Along with the advances in technology, multi-core processors (for example, central processing units (CPUs)) having multiple cores, which are processing units, are taking hold in late years. Dual-core processors having two cores and quad-core processors having four cores are examples of multi-core processors. Further, as referred to as multi-core implementation, processors containing several tens of cores in a single large scale integrated circuit (LSI) have appeared, and thus it is predicted that LSIs with multiple cores will be increasingly developed in the future.
Furthermore, multi-node (process), multi-core systems formed with several thousand to several tens of thousands of computing nodes having such LSIs are now becoming the mainstream of supercomputers in the current high performance computing (HPC) field. Such supercomputers have conventionally been very involved with large-scale simulations in the weather forecast field, the biological field such as gene analyses, and the nanotechnology field, thus contributing to the development of various types of science and technology.
In addition, at the same time as the development of the multi-node, multi-core supercomputers, various large-scale simulation techniques in the scientific computing field are also developed. For example, a proposed technique ensures differences among bases (collections of discrete points, whose positions are used to calculate physical quantities) of individual simulation processes when the simulation processes are executed in parallel to each other.
In the implementation of multi-node systems, it is sometimes the case that the time of communication among processors interconnected to one another adversely affects the processing time of an application program which is an execution target. Therefore, it is important to reduce communication processing to thereby speed up the application program. One technique for processing speed-up is, for example, to prevent an increase in the communication load of a master unit by controlling, among slave units, boundary value data obtained from an analysis operation.
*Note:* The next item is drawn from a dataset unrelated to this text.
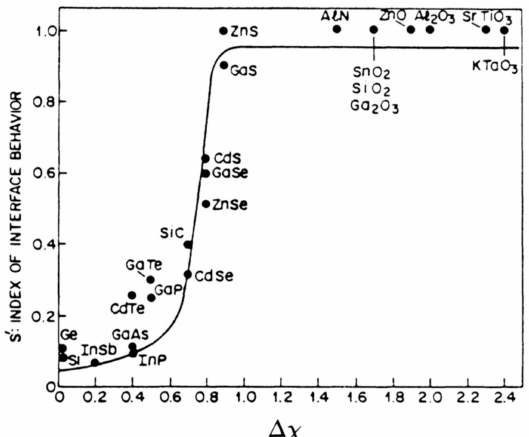
Figure 3. Collected data representing several independent experiments plotted as a function of lattice electronegativity di ff erence ∆ χ . Reprinted with permission from Kurtin et al, Phys Rev Lett., 22, 1433 (1969). Copyright (1969) by the American Physical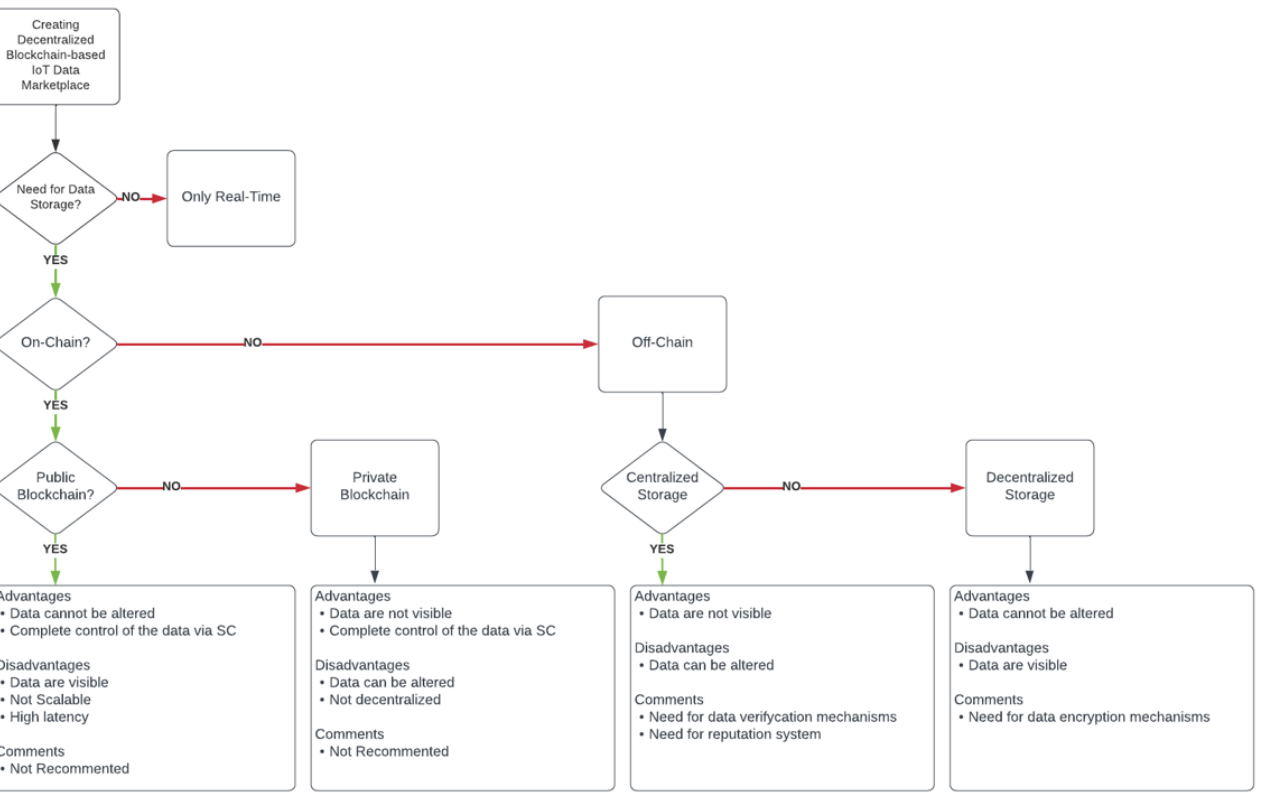
Figure 1. Schematic view of a systematic decision process for the design or selection of an IoT data marketplace solution.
Thus, computational algorithms of applications and parallelization techniques are improved for multi-node systems having multiple computing nodes to thereby promote processing efficiency. Please see, for example, Japanese Laid-open Patent Publications Nos. 10-154136 and 2002-123497.
However, conventional improvements of parallelization techniques are focused on speeding up parallel processing of processes executed by individual nodes of a multi-node system, and not sufficient studies have been taken on to speed up parallel processing of threads executed by individual cores in a multi-core processor. For example, multi-node parallel processing technology is applied to multi-core systems in such a manner that processing is equally distributed across individual cores (threads). However, no attention has been paid to speed-up of parallel processing which takes into account the characteristics of the multi-core systems.